Make sure that your toilets are cleaned regularly, work on a one-in, one-out basis and have safety protocols and hand washing instructions clearly communicated. This applies regardless of whether you’re opening your indoor toilets or installing port-a-cabins onto your premises.

You will also need a system in place to avoid queues, like setting a limit on the amount of people waiting at any one time.

An example: The Rotunda, Glasgow

The Rotunda in Glasgow has taken it upon itself to design a whole new bar and dining concept for its car park and outdoor patio spaces.

The pub is soon to open it’s free-to-enter marquee space, named Cranside Kitchen. The new concept will offer menus from five local restaurants served under pergola style marquees in an area currently used as the pub’s car park.

The floor plan, outdoor food market and bar space is all specially catered to social distancing guidelines. All staff will be required to wear gloves and face masks when dealing with customers. 

How to design your beer garden or roof terrace

Keeping customers safe should be your number one priority. That said, you should still strive to provide them with a comfortable experience when they drink with you.

Much like instagrammable interiors, tastefully designed beer gardens and roof terraces can act as an effective marketing tool. If customers find themselves somewhere out of the ordinary, they’re likely to want to share it – boosting your business’s presence on social media.

Plants

Most of us can agree that the presence of greenery makes a location a lot of more inviting. Here are some tips for integrating greenery into your beer garden or roof terrace.

Choose wisely – plants that cause allergies or attract insects will not bode well for your foot traffic.
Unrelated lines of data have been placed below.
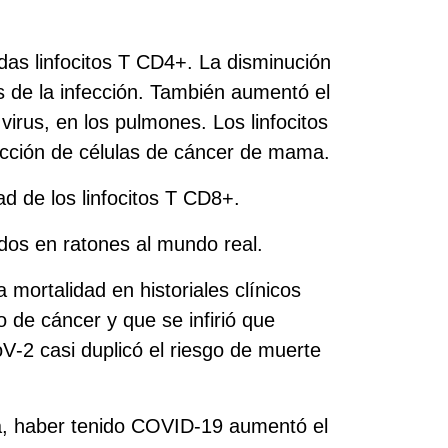
das linfocitos T CD4+. La disminución
 de la infección. También aumentó el
irus, en los pulmones. Los linfocitos
ucción de células de cáncer de mama.
ad de los linfocitos T CD8+.
ados en ratones al mundo real.
 mortalidad en historiales clínicos
 de cáncer y que se infirió que
V‑2 casi duplicó el riesgo de muerte
, haber tenido COVID‑19 aumentó el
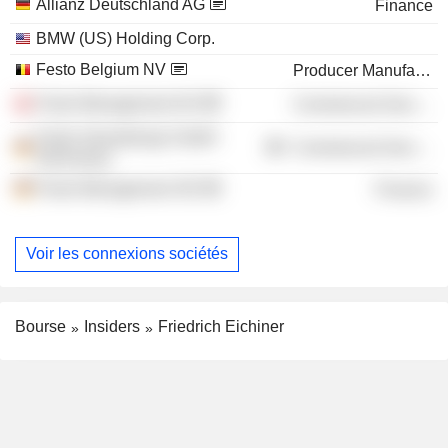
Allianz Deutschland AG
Finance
BMW (US) Holding Corp.
Festo Belgium NV
Producer Manufacturing
Festo Management AG
Commercial Services
Festo Verwaltungs GmbH
Commercial Services
(Germany)
Festo Management SE
Finance
Voir les connexions sociétés
Bourse
Insiders
Friedrich Eichiner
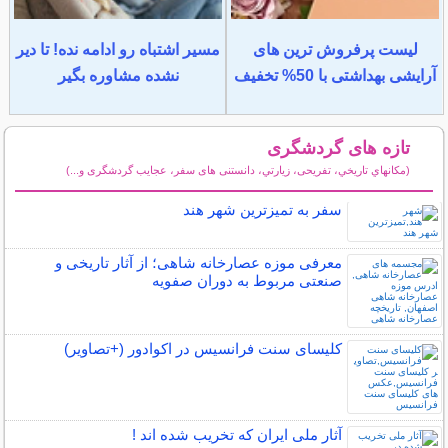
لیست پرفروش ترین های
مسیر اشتباه رو ادامه نده! تا دیر
آرایشی بهداشتی با 50% تخفیف
نشده مشاوره بگیر
تازه های گردشگری
(مكانهاي تاريخي، تفریحی، زيارتي، دانستنی های سفر، عجایب گردشگری و...)
سایر مطالب گردشگری
سفر به تمیزترین شهر هند
معرفی موزه عصارخانه شاهی؛ از آثار تاریخی و
صنعتی مربوط به دوران صفویه
کلیسای سنت فرانسیس در اکوادور (+تصاویر)
آثار ملی ایران که تخریب شده اند !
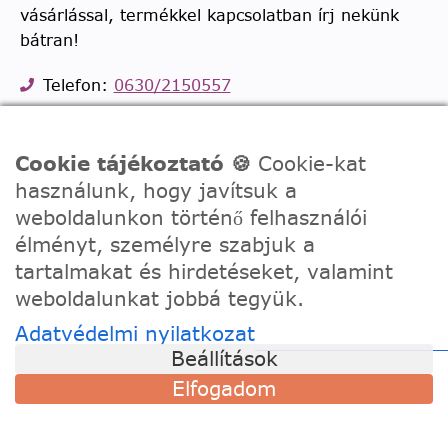
vásárlással, termékkel kapcsolatban írj nekünk
bátran!
Telefon:
0630/2150557
Ügyfélszolgálati e-mail: hello@festede.hu
Egyedi képes számfestőkkel kapcsolatban:
Cookie tájékoztató 🍪
Cookie-kat
egyedi@festede.hu
használunk, hogy javítsuk a
Facebook Messenger
weboldalunkon történő felhasználói
Csatlakozz 19.000 fős
Facebook csoportunkhoz!
élményt, személyre szabjuk a
tartalmakat és hirdetéseket, valamint
weboldalunkat jobbá tegyük.
Adatvédelmi nyilatkozat
Beállítások
Elfogadom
Space them out – Make sure your greenery isn’t encroaching too heavily on customer’s seating space.

Look after them – Nothing kills an atmosphere more than the presence or dead and wilting plants!

 

Rain protection

Rain is a reality of British life, even during the summer months. If your beer garden or roof terrace isn’t prepared for showers, your customer will quickly migrate somewhere that is.
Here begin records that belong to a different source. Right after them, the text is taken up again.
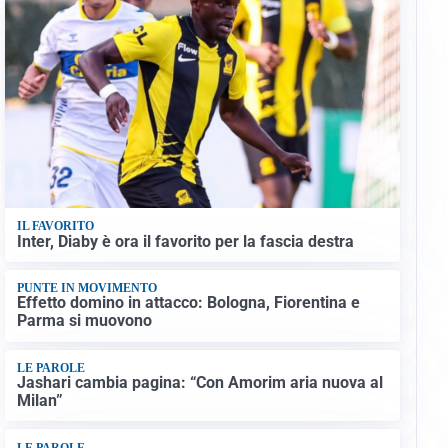
IL FAVORITO
Inter, Diaby è ora il favorito per la fascia destra
PUNTE IN MOVIMENTO
Effetto domino in attacco: Bologna, Fiorentina e
Parma si muovono
LE PAROLE
Jashari cambia pagina: “Con Amorim aria nuova al
Milan”
LE PAROLE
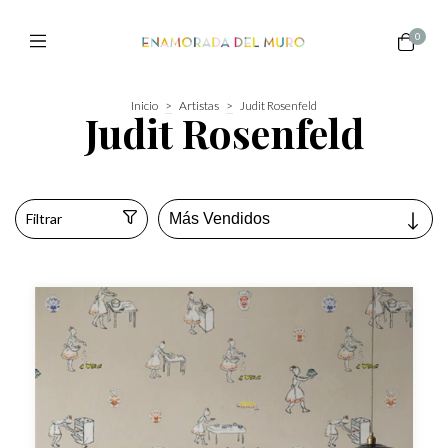
0
Inicio
>
Artistas
>
Judit Rosenfeld
Judit Rosenfeld
Filtrar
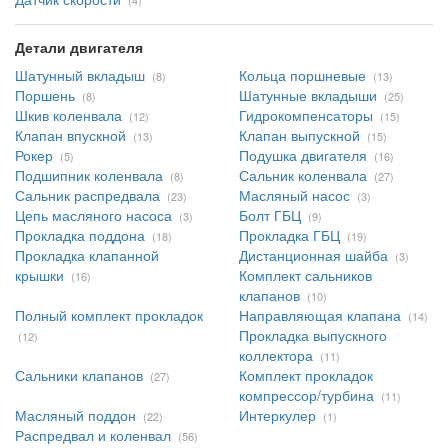
(4)
Детали двигателя
Шатунный вкладыш
Кольца поршневые
(8)
(13)
Поршень
Шатунные вкладыши
(8)
(25)
Шкив коленвала
Гидрокомпенсаторы
(12)
(15)
Клапан впускной
Клапан выпускной
(13)
(15)
Рокер
Подушка двигателя
(5)
(16)
Подшипник коленвала
Сальник коленвала
(8)
(27)
Сальник распредвала
Масляный насос
(23)
(3)
Цепь масляного насоса
Болт ГБЦ
(3)
(9)
Прокладка поддона
Прокладка ГБЦ
(18)
(19)
Прокладка клапанной
Дистанционная шайба
(3)
крышки
Комплект сальников
(16)
клапанов
(10)
Полный комплект прокладок
Направляющая клапана
(14)
Прокладка выпускного
(12)
коллектора
(11)
Сальники клапанов
Комплект прокладок
(27)
компрессор/турбина
(11)
Масляный поддон
Интеркулер
(22)
(1)
Распредвал и коленвал
(56)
Make sure you have enough awnings and umbrellas to keep your customers dry when the rain comes.  

Music 

Government guidance states that pubs and bars should keep music volume low. Loud music may cause customers to shout, which may increase risk of transmission through water droplets.
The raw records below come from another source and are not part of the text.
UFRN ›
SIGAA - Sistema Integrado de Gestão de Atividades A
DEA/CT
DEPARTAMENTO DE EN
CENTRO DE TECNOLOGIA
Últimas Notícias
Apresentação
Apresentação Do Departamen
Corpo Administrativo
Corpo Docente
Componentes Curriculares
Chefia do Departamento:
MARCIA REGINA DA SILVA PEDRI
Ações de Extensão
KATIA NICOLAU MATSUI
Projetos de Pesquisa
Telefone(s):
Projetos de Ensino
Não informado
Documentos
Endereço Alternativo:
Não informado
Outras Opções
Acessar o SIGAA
But even at a reduced volume, music can still add to the atmosphere of both indoor and outdoor spaces. Just make sure customers can have audible conversations with each other, and try not to place speakers too close to where they sit.

Expect the unexpected 

Pubs across the country are faced with a shared challenge: making the pub experience work during a pandemic. Together, we’re learning how to navigate ‘the new normal’ while keeping our venues safe, operational and financially viable.

It’s likely to be a steep learning curve, but also an opportunity to reinvent and grow. If you’re unsure about how to make your pub work this summer, we hope this article provided some inspiration.

With today’s technology, hospitality can operate in ways they never have before. As hospitality businesses adapt to the new normal, so will the technology we use to smooth out our day-to-day tasks and grow customer bases.

There is no one-size-fits-all solution to the problems we currently face, but armed with information and the right technology we can at least take a step in the right direction.